Fortunately, the team and Ichiro got a new manager at the start of the 1994 season, and everything changed. He played full time that year and promptly set the league’s single-season record for most hits in a season (210). It was the first time anyone in the league had gone over 200 hits.

Just “Ichiro.”

It wasn’t Ichiro’s idea to go by his first name only. In fact, he was embarrassed by it. It was his manager’s idea in 1994 as a publicity stunt to get more attention for the team and for his new star. Thanks to Ichiro’s performance, the idea took off and “Ichiro” became a household name in Japan.

He batted .385 in ’94, a record for the Pacific League—and won the first of seven-straight NPB batting titles. In 1996, Ichiro had a great year and led his team to NPB’s championship title and won his third-straight MVP award.

At the end of the 2000 season, Ichiro (who wanted to play in the U.S.) was allowed to negotiate with teams in Major League Baseball for a contract. The Mariners got the rights, and Ichiro Suzuki was headed to the Major Leagues as a rookie at the age of 27.

He ended his nine NPB seasons with 1,278 hits and a career batting average of .353. “Ichiro” was soon to become a household name in the U.S. as well.


2001: The 27-year-old “rookie” is MVP and ROY.

Ichiro made his Major League Baseball debut for the Mariners in the 2001 season. There were those early on who doubted that his success in Japan would translate to the Majors over a long 162-game season.

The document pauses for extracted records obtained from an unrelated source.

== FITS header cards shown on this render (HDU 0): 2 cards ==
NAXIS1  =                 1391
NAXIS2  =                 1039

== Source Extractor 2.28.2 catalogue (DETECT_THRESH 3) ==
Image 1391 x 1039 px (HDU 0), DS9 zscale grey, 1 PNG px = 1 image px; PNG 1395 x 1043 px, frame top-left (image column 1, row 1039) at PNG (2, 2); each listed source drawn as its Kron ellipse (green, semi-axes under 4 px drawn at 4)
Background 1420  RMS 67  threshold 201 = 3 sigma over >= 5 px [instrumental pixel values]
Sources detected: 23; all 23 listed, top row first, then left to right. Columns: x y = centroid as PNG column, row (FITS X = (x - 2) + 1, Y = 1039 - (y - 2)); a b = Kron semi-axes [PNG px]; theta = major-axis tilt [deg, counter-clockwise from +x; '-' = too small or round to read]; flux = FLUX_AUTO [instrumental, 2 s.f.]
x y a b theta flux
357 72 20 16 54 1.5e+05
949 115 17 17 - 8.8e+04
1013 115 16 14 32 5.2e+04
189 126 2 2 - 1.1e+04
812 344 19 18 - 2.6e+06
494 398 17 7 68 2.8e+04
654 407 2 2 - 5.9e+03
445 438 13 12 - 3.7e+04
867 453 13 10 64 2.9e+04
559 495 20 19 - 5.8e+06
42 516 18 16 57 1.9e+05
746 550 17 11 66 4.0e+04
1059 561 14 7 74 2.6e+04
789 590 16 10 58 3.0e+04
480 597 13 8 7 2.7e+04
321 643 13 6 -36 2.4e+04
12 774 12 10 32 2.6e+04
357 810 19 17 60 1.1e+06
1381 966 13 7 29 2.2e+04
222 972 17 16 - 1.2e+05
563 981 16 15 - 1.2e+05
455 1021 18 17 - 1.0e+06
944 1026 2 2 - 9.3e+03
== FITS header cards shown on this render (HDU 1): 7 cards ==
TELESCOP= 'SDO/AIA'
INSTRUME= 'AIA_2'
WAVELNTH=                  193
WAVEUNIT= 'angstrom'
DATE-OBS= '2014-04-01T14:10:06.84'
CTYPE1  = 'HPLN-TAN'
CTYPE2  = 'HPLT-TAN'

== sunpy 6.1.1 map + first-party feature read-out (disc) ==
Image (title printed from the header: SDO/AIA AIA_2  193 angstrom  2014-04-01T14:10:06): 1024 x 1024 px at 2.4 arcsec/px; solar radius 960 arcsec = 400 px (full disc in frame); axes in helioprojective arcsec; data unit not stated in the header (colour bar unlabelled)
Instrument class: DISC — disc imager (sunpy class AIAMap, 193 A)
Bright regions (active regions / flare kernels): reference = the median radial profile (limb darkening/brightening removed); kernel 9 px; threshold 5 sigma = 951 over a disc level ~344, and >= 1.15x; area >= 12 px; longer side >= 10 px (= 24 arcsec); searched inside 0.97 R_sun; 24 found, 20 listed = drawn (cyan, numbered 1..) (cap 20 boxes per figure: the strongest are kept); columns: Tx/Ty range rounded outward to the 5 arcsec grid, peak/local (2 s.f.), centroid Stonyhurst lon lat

However, once again, the slim left-handed hitter would prove them wrong—in a big way.

After all, although he was labeled a rookie because it was his first MLB season, he’d honed his skills in Japan at a professional level and was ready to prove himself.

In his first season, Ichiro became a star:

  • He got 242 hits to lead the Majors
  • He batted .350 to lead the AL and tie for the MLB mark
  • He stole 56 bases

On top of that, Ichiro was named an All-Star and won both the American League Rookie of the Year and Most Valuable Player awards. He also took home a Gold Glove and a Silver Slugger award.

And he was just getting started.


His first 10 seasons: 2001–2010.

Ichiro played for Seattle from 2001 through the middle of the 2012 season (when he was traded to the Yankees). Ichiro set numerous Major League, American League and team records for average, hits and stolen bases. Over his first 10 seasons, he took the league by storm on his way to a certain Hall of Fame career.

Here are some of the impressive stats and achievements Ichiro attained with Seattle:

  • His 242 hits in his 2001 season were the most by a rookie and the seventh-most all time
  • He got more than 200 hits each of his first 10 seasons—he broke the 107-year-old MLB record after his eighth season
  • His total hits over that span are the most by any player his first 10 years
  • In 2004, his 262 hits broke the MLB record held by George Sisler, a mark that had stood for 84 years—no player had ever broken the 260 plateau before
  • That same ’04 season, he had a League-leading .372 average
  • Over his first 10 seasons, he won 10 Gold Glove awards and was a 10-time All-Star
  • He led the American League in hits in seven of those first 10 seasons
  • He won the batting title twice: his rookie year (.350) and the 2004 season (.372)

In July of 2007, Ichiro became the third-fastest to reach 1,500 hits. In 2009, he reached 2,000 hits, second faster than any other player.

Yankees, Marlins and Mariners.

Ichiro played for the Yankees in the 2012–2014 seasons, then for the Marlins for the 2015–2o17 seasons.

In August of 2017, Ichiro reached the 3,000-hit milestone in his MLB career by getting a triple in Coors Field against the Colorado Rockies.

MLB career totals.

Ichiro ended his MLB career with 3,089 hits, a career average of .311 and 509 stolen bases. He is the seventh MLB player in history to have 3,000 hits and 500 steals.

His combined 4, 367 hits in professional baseball (NPB and MLB) are the most hits over a career in professional baseball by anyone. However, MLB doesn’t combine hits from other leagues in their stats.

Pete Rose stands as the all-time MLB leader in hits, with 4,256. Ichiro ranks 23rd all time.